I want to find the inverse Laplace transform of
$$F(s)=\frac{π\cosh(\sqrt s)}{2 s^{3/2} \sinh(\sqrt s)}$$
using the Bromwich integral
$$f(t)= \frac{1}{2\pi i} \int_{c-i\infty}^{c+i\infty} \frac{π\cosh(\sqrt s)}{2 s^{3/2} \sinh(\sqrt s)}e^{st}\, ds$$
The residue at the pole $s=-(n\pi)^2$ is
$$\frac{-1}{\pi}\sum_{n=1}^{\infty}\frac{1}{n^2}e^{-(n\pi)^2t}$$
My progress so far has been stunted by the fact that we have a branch point at $s=0$. Any help is appreciated.

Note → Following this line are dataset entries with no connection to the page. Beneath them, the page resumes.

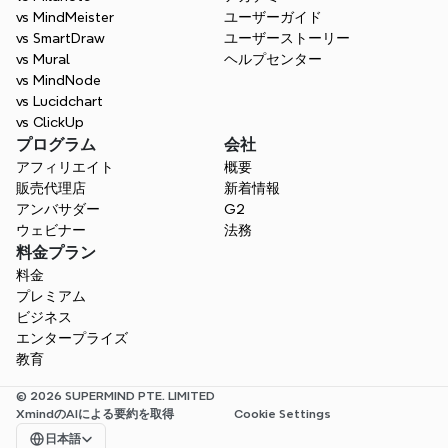
vs MindMeister
ユーザーガイド
vs SmartDraw
ユーザーストーリー
vs Mural
ヘルプセンター
vs MindNode
vs Lucidchart
vs ClickUp
プログラム
会社
アフィリエイト
概要
販売代理店
新着情報
アンバサダー
G2
ウェビナー
法務
料金プラン
料金
プレミアム
ビジネス
エンタープライズ
教育
© 2026 SUPERMIND PTE. LIMITED
XmindのAIによる要約を取得
Cookie Settings
Select Language
日本語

Since $$\sin(x)=x\prod_{n\geq 1}\left(1-\frac{x^2}{\pi^2 n^2}\right)$$ by applying $\frac{d}{dx}\log(\cdot)$ to both sides we get $$ \cot(x)=\frac{1}{x}-\sum_{n\geq 1}\frac{2x}{\pi^2 n^2-x^2}, $$ $$ \coth(x)=\frac{1}{x}+\sum_{n\geq 1}\frac{2x}{\pi^2 n^2+x^2}, $$ $$ \frac{\coth(\sqrt{s})}{s\sqrt{s}}=\frac{1}{s^2}+\sum_{n\geq 1}\frac{2}{s(\pi^2 n^2+s)}, $$ $$\boxed{\mathcal{L}^{-1}\left( \frac{\coth(\sqrt{s})}{s\sqrt{s}}\right)(x)=x+2\sum_{n\geq 1}\frac{1-e^{-n^2 \pi^2 x}}{\pi^2 n^2}=x+\frac{1}{3}-\sum_{n\geq 1}\frac{2}{\pi^2 n^2 e^{n^2 \pi^2 x}}.} $$
Inasmuch as the function $F(s)=\frac{\pi\cosh(\sqrt s)}{2s^{3/2}\sinh(\sqrt s)}$ is an even function of $\sqrt s$, there is no branch point at $s=0$. Rather, there is a second order pole at $s=0$.
Hence, we have for $t>0$
$$\begin{align} \mathscr{L}^{-1}\{F\}(t)&=\frac1{2\pi i}\int_{c-i\infty}^{c+i\infty}F(s)e^{st}\,ds\\\\ &=\text{Res}\left(F(s)e^{st}, s=0\right)+\sum_{n=1}^\infty\text{Res}\left(F(s)e^{st}, s=-n^2\pi^2\right) \end{align}$$
For the residue at $s=0$ we have for $t>0$
$$\text{Res}\left(F(s)e^{st}, s=0\right)=\frac\pi2\,\lim_{s\to 0}\frac{d}{ds}\left(\sqrt s\coth(\sqrt s)e^{st}\right)=\frac\pi6+\frac\pi2 t$$
For the residues at $-n^2\pi^2$, $n\ne0$, we have for $t>0$
$$\text{Res}\left(F(s)e^{st}, s=-n^2\pi^2\right)=\lim_{s\to -n^2\pi^2}(s+n^2\pi^2)\frac{\pi \cosh(\sqrt s)}{2s^{3/2}\sinh(\sqrt s)}\,e^{st}=-\frac{e^{-n^2\pi^2t}}{n^2\pi}$$
Hence, we find that
$$\mathscr{L}^{-1}\{F\}(t)=\frac\pi6+\frac{\pi}{2}t-\sum_{n=1}^\infty \frac{e^{-n^2\pi^2t}}{n^2\pi}$$